Over the last decade, small and flexible robots have demonstrated potential for minimally invasive medical procedures. These robots should be able to change their shapes in complex ways to adapt to various conditions in real-world settings, including unpredictable situations. Researchers have now developed new smart materials that serve as the foundation for the next wave of tiny medical robots. These minuscule robots, with a maximum length of just one centimeter, can perform tasks like biopsies or transporting cells and tissues in a minimally invasive manner. They are made of advanced, non-toxic, bio-compatible hydrogel composites, containing plant-derived cellulose nanoparticles. These robots are capable of navigating through tight, fluid-filled spaces like those found within the human body.

For the research, scientists at University of Waterloo (Waterloo, ON, Canada) adopted a holistic approach to designing these microrobots. They focused on every aspect, from conception to the material's synthesis, and even how to control their movements. The hydrogel material can change its shape when influenced by external chemicals. With the use of cellulose nanoparticles, the researchers can program these shape alterations, a critical factor in making functional soft robots. Another remarkable feature of this material is its self-healing property. This means the material can be cut and rejoined without the need for glue or other adhesives, allowing for a wide range of shapes suited to various medical procedures. In addition, the material can be magnetized, enabling easy control of the robot's movement within the human body. To demonstrate this, the team successfully maneuvered the tiny robot through a maze using a magnetic field. The next phase of their research aims to shrink these robots even further, down to sub-millimeter sizes.

"In my research group, we are bridging the old and new," said Shahsavan, director of the Smart Materials for Advanced Robotic Technologies (SMART-Lab). "We introduce emerging microrobots by leveraging traditional soft matter like hydrogels, liquid crystals, and colloids."
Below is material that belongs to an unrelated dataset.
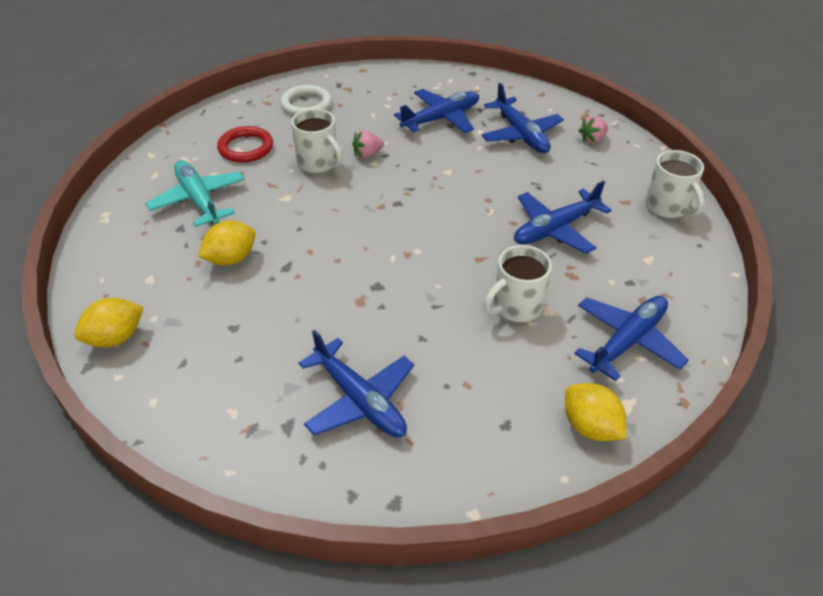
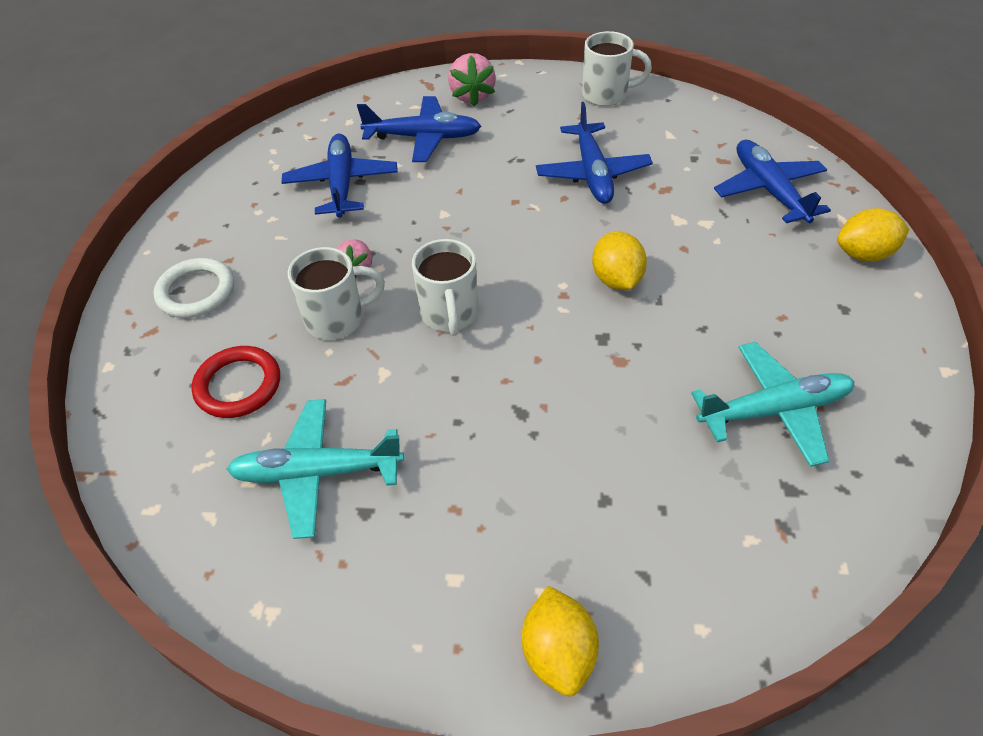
camera: 60 degrees left, 5 degrees up
yellow lemon [198,221,255,265] -> yellow lemon moved to [592,231,647,290]
blue plane [298,330,414,438] -> turquoise plane [691,342,854,467]
white mug [483,245,552,322] -> white mug moved to [412,239,478,336]
pink strawberry [578,116,608,143] -> pink strawberry [448,53,496,107], size x1.56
"Chemical engineers play a critical role in pushing the frontiers of medical microrobotics research," Shahsavan added. "Interestingly, tackling the many grand challenges in microrobotics requires the skillset and knowledge chemical engineers possess, including heat and mass transfer, fluid mechanics, reaction engineering, polymers, soft matter science, and biochemical systems. So, we are uniquely positioned to introduce innovative avenues in this emerging field."